Altenpflegerin vor Gericht Falsches Attest zur Coronaimpfung vorgelegt
Das Amtsgericht Leer hatte die 52-Jährige zu einer Geldstrafe von 5600 Euro verurteilt. Die Frau ging in Berufung und erzielte in Aurich einen Teilerfolg.
Aurich/Leer - Aus Angst vor den gesundheitlichen Folgen hatte sich eine Altenpflegerin aus dem Kreis Leer entgegen der damals geltenden gesetzlichen Regelungen nicht gegen Corona impfen lassen wollen. Über das Internet hatte sie sich an eine Ärztin gewandt, die ihr ein entsprechendes Attest ausgestellt hatte. Dieses hatte sie dem Gesundheitsamt vorgelegt.
Vom Amtsgericht Leer war die 52-Jährige darum im März dieses Jahres wegen der Vorlage eines unrichtigen Gesundheitszeugnisses zu einer Geldstrafe in Höhe von 5600 Euro (70 Tagessätze zu je 80 Euro) verurteilt worden. Nach ihrer Berufungsverhandlung vor dem Landgericht Aurich am Donnerstag konnte die Angeklagte jedoch einen Teilerfolg für sich verzeichnen. Die Kammer um Richterin Dorothee Bröker reduzierte die Strafe auf 1600 Euro (20 Tagessätze zu je 80 Euro).
Angeklagte bestreitet bewussten Betrug
In der Verhandlung bestritt die 52-Jährige, bewusst betrogen zu haben. Sie habe das Zertifikat für rechtens gehalten, gab sie an. Erst im Nachhinein seien ihr Zweifel an dem Vorgehen der Ärztin gekommen.
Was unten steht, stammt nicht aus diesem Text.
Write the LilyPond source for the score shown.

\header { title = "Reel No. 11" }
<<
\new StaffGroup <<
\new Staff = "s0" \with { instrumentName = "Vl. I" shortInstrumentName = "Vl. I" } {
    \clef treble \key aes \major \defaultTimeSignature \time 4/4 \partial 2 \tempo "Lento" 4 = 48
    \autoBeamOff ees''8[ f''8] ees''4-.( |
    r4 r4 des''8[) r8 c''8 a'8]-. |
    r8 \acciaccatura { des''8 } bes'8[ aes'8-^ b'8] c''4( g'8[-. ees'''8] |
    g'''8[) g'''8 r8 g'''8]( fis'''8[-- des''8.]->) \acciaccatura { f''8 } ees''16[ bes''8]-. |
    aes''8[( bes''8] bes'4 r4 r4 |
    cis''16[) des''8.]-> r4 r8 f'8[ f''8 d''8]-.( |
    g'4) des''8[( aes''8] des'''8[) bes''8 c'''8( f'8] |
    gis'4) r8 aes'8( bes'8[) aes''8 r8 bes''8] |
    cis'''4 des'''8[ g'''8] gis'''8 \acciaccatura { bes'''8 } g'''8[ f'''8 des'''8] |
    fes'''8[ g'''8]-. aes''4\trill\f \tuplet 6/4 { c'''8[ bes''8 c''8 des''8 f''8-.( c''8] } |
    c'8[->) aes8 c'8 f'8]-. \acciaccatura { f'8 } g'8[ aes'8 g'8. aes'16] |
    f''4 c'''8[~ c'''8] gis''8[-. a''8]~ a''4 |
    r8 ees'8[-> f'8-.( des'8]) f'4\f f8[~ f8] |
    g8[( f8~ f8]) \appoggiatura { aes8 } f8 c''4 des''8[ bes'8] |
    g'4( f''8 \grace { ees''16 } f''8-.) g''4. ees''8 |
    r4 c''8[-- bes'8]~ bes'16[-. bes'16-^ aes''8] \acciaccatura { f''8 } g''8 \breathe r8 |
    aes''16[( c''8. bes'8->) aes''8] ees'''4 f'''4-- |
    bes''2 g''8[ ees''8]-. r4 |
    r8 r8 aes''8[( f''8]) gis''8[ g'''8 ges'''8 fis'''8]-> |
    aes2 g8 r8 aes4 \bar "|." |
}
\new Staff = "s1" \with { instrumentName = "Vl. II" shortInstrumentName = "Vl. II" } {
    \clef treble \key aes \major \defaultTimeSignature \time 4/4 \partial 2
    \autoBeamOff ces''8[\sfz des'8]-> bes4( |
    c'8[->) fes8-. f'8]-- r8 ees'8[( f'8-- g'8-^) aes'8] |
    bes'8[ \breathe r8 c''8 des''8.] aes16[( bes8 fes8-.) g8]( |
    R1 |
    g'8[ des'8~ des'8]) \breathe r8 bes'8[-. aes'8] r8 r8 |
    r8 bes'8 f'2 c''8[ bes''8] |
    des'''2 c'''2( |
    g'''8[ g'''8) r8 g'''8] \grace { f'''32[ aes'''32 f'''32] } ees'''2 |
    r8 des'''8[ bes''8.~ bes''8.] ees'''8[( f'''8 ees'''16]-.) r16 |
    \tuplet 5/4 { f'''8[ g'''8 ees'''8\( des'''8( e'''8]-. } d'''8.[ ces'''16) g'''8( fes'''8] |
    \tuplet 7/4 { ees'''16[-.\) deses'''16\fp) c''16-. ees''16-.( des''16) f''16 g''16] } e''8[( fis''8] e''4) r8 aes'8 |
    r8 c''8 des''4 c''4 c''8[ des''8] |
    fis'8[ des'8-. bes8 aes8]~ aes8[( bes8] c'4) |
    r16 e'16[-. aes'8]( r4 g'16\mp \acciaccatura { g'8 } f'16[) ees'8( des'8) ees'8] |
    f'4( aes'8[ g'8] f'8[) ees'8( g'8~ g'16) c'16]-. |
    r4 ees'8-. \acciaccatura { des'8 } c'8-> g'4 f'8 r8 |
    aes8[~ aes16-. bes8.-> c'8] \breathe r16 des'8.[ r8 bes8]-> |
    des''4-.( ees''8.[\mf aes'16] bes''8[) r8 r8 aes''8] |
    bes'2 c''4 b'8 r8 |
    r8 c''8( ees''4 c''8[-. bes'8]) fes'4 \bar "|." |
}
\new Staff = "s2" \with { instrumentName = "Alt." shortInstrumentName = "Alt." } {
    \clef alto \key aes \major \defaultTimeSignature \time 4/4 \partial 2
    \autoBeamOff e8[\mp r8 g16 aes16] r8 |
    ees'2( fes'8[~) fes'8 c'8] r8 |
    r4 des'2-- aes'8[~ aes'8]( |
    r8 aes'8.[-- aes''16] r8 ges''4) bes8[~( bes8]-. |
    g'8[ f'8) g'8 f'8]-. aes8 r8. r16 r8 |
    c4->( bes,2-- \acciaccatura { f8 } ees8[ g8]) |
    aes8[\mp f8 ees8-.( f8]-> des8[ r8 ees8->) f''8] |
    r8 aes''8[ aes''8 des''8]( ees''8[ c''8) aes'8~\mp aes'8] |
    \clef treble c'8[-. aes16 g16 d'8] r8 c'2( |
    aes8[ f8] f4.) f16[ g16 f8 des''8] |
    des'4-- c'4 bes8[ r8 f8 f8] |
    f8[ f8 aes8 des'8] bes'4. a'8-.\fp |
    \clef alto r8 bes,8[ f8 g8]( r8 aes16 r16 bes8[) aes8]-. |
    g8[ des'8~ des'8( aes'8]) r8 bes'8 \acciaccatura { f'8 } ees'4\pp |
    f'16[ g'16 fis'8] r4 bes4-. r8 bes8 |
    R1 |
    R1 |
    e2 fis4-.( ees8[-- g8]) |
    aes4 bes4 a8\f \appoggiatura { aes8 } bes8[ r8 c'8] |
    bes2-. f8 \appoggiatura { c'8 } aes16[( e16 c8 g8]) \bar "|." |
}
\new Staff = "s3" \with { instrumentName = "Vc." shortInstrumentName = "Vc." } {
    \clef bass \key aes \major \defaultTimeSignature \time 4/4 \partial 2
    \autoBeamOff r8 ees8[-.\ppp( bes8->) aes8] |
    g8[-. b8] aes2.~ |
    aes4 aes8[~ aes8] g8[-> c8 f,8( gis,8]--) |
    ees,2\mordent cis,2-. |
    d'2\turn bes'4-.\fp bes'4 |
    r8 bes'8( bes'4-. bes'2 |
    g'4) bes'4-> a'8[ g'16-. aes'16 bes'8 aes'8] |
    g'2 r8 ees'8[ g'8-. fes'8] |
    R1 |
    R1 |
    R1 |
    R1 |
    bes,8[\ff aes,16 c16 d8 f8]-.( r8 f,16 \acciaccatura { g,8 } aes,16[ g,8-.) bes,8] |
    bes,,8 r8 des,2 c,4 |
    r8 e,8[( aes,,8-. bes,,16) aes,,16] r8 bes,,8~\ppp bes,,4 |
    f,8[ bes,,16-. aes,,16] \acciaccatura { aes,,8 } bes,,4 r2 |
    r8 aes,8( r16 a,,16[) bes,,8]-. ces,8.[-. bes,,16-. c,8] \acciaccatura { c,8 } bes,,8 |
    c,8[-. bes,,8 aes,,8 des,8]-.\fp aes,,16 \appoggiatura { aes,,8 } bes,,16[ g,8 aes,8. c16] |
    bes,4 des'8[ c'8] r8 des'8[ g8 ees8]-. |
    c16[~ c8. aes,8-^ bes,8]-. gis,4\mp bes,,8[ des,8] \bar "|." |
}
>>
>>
Wegen ihrer Vorerkrankungen habe sie sich nicht impfen lassen wollen und sich über mehrere Wochen vergeblich bemüht, einen Arzt zu finden, der sie habe untersuchen wollen, um ihr ihre Unverträglichkeit zu bescheinigen.
Gleichzeitig habe das Gesundheitsamt den Druck erhöht, beschrieb sie die Zwickmühle, in der sie sich befunden habe. Schließlich habe ihr ein Kollege von der Ärztin berichtet, die im Internet entsprechende Atteste ausstellte, ohne sie dafür persönlich sehen zu wollen. Nach einem kurzen Video sei ihr eine allgemeine Frage zu Allergien gestellt worden, die sie ordnungsgemäß beantwortet habe. Nach Zahlung von 20 Euro habe sie das Dokument selbst ausdrucken können, demgemäß sie vorläufig nicht impffähig sei. Das habe sie als Auftrag wahrgenommen, sich um weitere Untersuchungen zu bemühen. Dem sei sie nachgekommen.
Verteidigerin bemängelte damalige Gesetzesvorgaben
Ihre Verteidigerin bemängelte die mangelhaften gesetzlichen Vorgaben damals, die Patienten mit Problemen rund um die Impfung haben „im Kreis laufen lassen“, und beantragte, ihre Mandantin freizusprechen.
Die Richter sahen jedoch die Schuld der Angeklagten als erwiesen an. Als Altenpflegerin habe sie wissen müssen, dass eine einzige, „so nichtssagende Frage“ den Ansprüchen einer Anamnese nicht genüge, begründete Richterin Bröker das Urteil. Zu ihren Gunsten berücksichtigte sie die „Notlage“ der Angeklagten, die um den Verlust ihres Arbeitsplatzes habe fürchten müssen.